Who let the dogs out? Exploring the spatial ecology of free‐roaming domestic dogs in western Kenya

The spatial ecology of free‐roaming dogs determines their role in the transmission of zoonoses. This study describes the geographic range of and identifies sites frequently visited by free‐roaming domestic dogs in western Kenya. Eight sites in Busia county, western Kenya, were selected. At each site, ten dog‐keeping households were recruited, a questionnaire was administered, and a GPS logger was fixed around the neck of one dog in each household. Loggers were programmed to capture the dog's position every minute, for five consecutive days. Individual summaries of GPS recordings were produced, and the daily distance traveled was calculated. 50% and 95% utilization distribution isopleths were produced, and the area within these isopleths was extracted to estimate the size of the core and extended Home Ranges (HRs), respectively. Linear regression analyses were performed to identify factors associated with the movement parameters. The centroid points of the 10, 50, and 90% isopleths were reproduced, and the corresponding sites identified on the ground.

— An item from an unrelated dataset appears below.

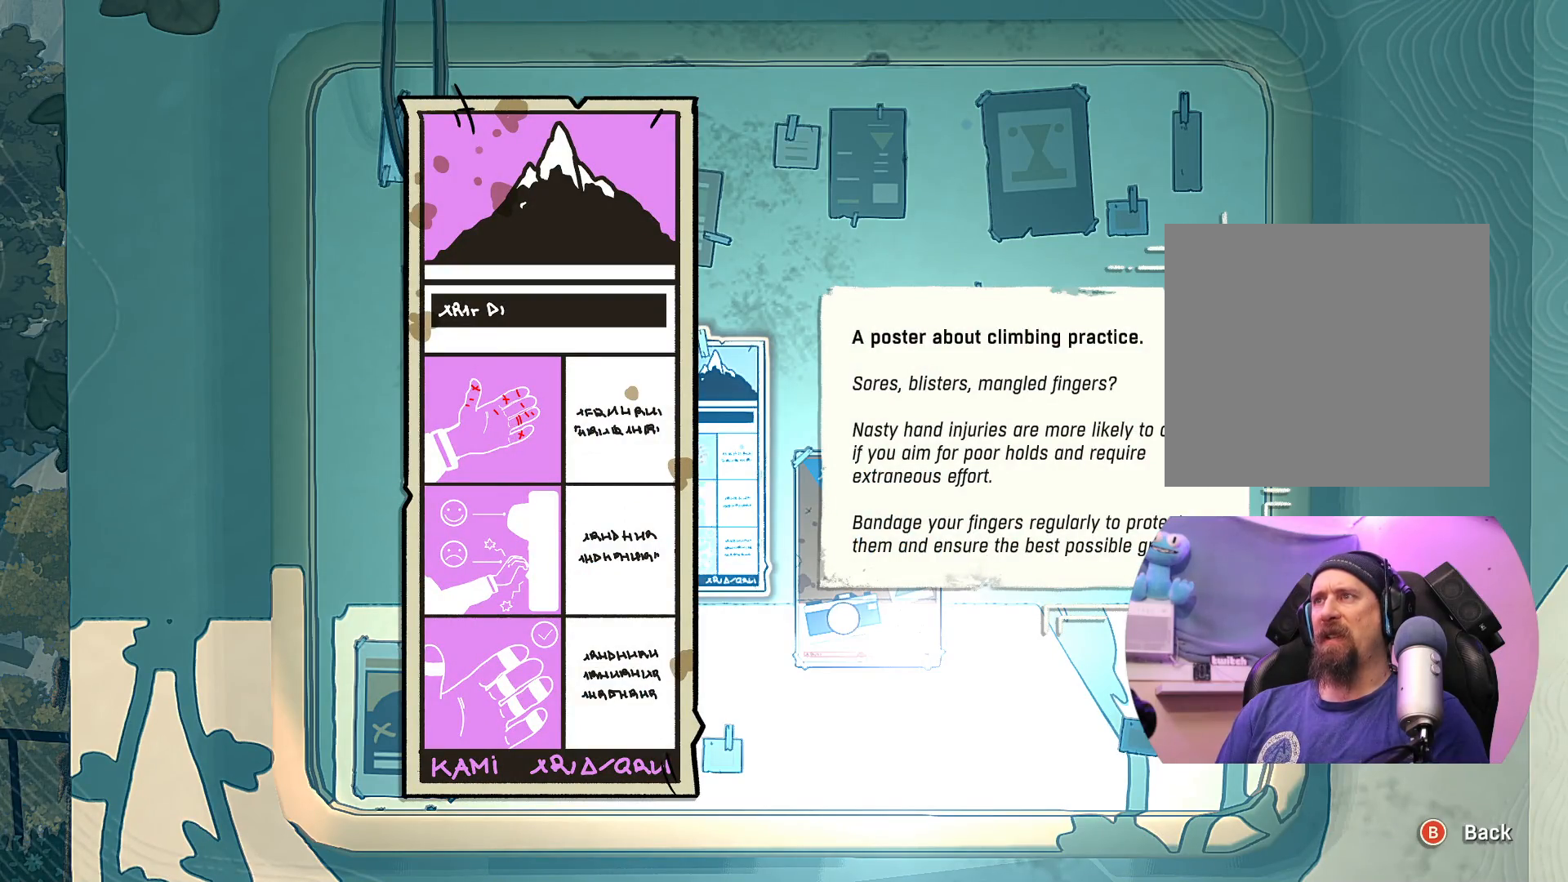
{"buttons": [], "left_stick": "center", "right_stick": "center", "events": []}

Seventy‐three dogs were included in the final analyses. The median daily distance traveled was 13.5km, while the median core and extended HRs were 0.4 and 9.3 ha, respectively. Older dogs had a larger extended HR and traveled more daily, while the effect of sex on dog movement depended on their neutering status. Dogs spent most of their time at their household; other frequently visited sites included other household compounds, fields, and rubbish dumps. One of the centroids corresponded to a field located across the international Kenya–Uganda border, emphasizing the fluidity across the border in this ecosystem. Multiple dogs visited the same location, highlighting the heterogeneous contact networks between dogs, and between dogs and people. The field data presented are of value both in understanding domestic dog ecology and resource utilization, and in contextualizing infectious and parasitic disease transmission models.